Provided entries: Begin

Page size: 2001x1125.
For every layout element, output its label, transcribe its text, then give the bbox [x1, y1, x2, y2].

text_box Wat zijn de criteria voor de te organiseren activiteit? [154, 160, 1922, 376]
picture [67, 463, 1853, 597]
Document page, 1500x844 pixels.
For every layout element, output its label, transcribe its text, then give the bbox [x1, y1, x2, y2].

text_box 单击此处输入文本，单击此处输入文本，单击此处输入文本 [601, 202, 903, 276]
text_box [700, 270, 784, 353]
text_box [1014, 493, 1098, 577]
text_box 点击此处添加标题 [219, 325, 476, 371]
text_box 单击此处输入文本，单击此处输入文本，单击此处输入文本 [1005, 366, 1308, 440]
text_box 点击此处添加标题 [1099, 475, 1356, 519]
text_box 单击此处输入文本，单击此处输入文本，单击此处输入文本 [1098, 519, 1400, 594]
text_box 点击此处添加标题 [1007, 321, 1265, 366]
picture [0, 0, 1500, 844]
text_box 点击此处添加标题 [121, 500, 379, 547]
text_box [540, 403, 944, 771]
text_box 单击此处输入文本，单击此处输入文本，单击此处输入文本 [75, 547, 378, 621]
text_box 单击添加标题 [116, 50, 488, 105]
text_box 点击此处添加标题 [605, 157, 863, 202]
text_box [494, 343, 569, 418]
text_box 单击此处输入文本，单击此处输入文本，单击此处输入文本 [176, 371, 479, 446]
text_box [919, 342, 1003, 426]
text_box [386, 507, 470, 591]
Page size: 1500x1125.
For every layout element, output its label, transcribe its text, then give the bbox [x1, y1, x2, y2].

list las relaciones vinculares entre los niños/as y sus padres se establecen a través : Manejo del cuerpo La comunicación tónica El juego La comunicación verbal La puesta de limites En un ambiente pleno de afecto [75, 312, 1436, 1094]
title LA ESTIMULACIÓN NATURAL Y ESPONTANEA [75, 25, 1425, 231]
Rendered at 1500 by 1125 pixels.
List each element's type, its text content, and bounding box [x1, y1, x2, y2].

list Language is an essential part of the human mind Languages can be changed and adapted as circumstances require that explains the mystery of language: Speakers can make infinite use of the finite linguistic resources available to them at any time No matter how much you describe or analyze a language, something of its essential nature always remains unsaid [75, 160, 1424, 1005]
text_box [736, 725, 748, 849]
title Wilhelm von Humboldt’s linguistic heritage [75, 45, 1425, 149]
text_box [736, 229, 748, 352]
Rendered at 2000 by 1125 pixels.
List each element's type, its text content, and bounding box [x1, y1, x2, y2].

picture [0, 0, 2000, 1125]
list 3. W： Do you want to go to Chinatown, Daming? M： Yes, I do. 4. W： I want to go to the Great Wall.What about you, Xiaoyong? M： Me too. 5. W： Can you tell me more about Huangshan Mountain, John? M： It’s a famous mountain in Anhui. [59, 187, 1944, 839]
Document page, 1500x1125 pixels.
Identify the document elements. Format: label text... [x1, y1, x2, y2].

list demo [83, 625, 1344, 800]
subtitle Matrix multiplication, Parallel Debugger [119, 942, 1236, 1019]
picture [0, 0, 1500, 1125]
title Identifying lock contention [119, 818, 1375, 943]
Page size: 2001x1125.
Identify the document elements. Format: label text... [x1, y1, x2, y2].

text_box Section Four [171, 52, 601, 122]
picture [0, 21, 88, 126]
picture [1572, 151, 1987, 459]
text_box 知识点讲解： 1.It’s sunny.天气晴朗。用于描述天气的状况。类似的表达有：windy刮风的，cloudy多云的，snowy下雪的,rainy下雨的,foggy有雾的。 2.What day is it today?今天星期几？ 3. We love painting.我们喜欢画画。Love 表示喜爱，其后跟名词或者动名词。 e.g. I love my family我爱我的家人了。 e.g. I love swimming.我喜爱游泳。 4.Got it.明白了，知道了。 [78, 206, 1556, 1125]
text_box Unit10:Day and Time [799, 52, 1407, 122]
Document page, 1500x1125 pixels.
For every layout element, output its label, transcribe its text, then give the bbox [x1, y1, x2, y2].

Provided entries: End

**How to complete this task:** Each entry above is to be duplicated exactly, with nothing left out.

**Answer box:**
Page size: 2001x1125.
For every layout element, output its label, transcribe its text, then give the bbox [x1, y1, x2, y2].

text_box Wat zijn de criteria voor de te organiseren activiteit? [154, 160, 1922, 376]
picture [67, 463, 1853, 597]
Document page, 1500x844 pixels.
For every layout element, output its label, transcribe its text, then give the bbox [x1, y1, x2, y2].

text_box 单击此处输入文本，单击此处输入文本，单击此处输入文本 [601, 202, 903, 276]
text_box [700, 270, 784, 353]
text_box [1014, 493, 1098, 577]
text_box 点击此处添加标题 [219, 325, 476, 371]
text_box 单击此处输入文本，单击此处输入文本，单击此处输入文本 [1005, 366, 1308, 440]
text_box 点击此处添加标题 [1099, 475, 1356, 519]
text_box 单击此处输入文本，单击此处输入文本，单击此处输入文本 [1098, 519, 1400, 594]
text_box 点击此处添加标题 [1007, 321, 1265, 366]
picture [0, 0, 1500, 844]
text_box 点击此处添加标题 [121, 500, 379, 547]
text_box [540, 403, 944, 771]
text_box 单击此处输入文本，单击此处输入文本，单击此处输入文本 [75, 547, 378, 621]
text_box 单击添加标题 [116, 50, 488, 105]
text_box 点击此处添加标题 [605, 157, 863, 202]
text_box [494, 343, 569, 418]
text_box 单击此处输入文本，单击此处输入文本，单击此处输入文本 [176, 371, 479, 446]
text_box [919, 342, 1003, 426]
text_box [386, 507, 470, 591]
Page size: 1500x1125.
For every layout element, output its label, transcribe its text, then give the bbox [x1, y1, x2, y2].

list las relaciones vinculares entre los niños/as y sus padres se establecen a través : Manejo del cuerpo La comunicación tónica El juego La comunicación verbal La puesta de limites En un ambiente pleno de afecto [75, 312, 1436, 1094]
title LA ESTIMULACIÓN NATURAL Y ESPONTANEA [75, 25, 1425, 231]
Rendered at 1500 by 1125 pixels.
List each element's type, its text content, and bounding box [x1, y1, x2, y2].

list Language is an essential part of the human mind Languages can be changed and adapted as circumstances require that explains the mystery of language: Speakers can make infinite use of the finite linguistic resources available to them at any time No matter how much you describe or analyze a language, something of its essential nature always remains unsaid [75, 160, 1424, 1005]
text_box [736, 725, 748, 849]
title Wilhelm von Humboldt’s linguistic heritage [75, 45, 1425, 149]
text_box [736, 229, 748, 352]
Rendered at 2000 by 1125 pixels.
List each element's type, its text content, and bounding box [x1, y1, x2, y2].

picture [0, 0, 2000, 1125]
list 3. W： Do you want to go to Chinatown, Daming? M： Yes, I do. 4. W： I want to go to the Great Wall.What about you, Xiaoyong? M： Me too. 5. W： Can you tell me more about Huangshan Mountain, John? M： It’s a famous mountain in Anhui. [59, 187, 1944, 839]
Document page, 1500x1125 pixels.
Identify the document elements. Format: label text... [x1, y1, x2, y2].

list demo [83, 625, 1344, 800]
subtitle Matrix multiplication, Parallel Debugger [119, 942, 1236, 1019]
picture [0, 0, 1500, 1125]
title Identifying lock contention [119, 818, 1375, 943]
Page size: 2001x1125.
Identify the document elements. Format: label text... [x1, y1, x2, y2].

text_box Section Four [171, 52, 601, 122]
picture [0, 21, 88, 126]
picture [1572, 151, 1987, 459]
text_box 知识点讲解： 1.It’s sunny.天气晴朗。用于描述天气的状况。类似的表达有：windy刮风的，cloudy多云的，snowy下雪的,rainy下雨的,foggy有雾的。 2.What day is it today?今天星期几？ 3. We love painting.我们喜欢画画。Love 表示喜爱，其后跟名词或者动名词。 e.g. I love my family我爱我的家人了。 e.g. I love swimming.我喜爱游泳。 4.Got it.明白了，知道了。 [78, 206, 1556, 1125]
text_box Unit10:Day and Time [799, 52, 1407, 122]
Document page, 1500x1125 pixels.
For every layout element, output its label, transcribe its text, then give the bbox [x1, y1, x2, y2].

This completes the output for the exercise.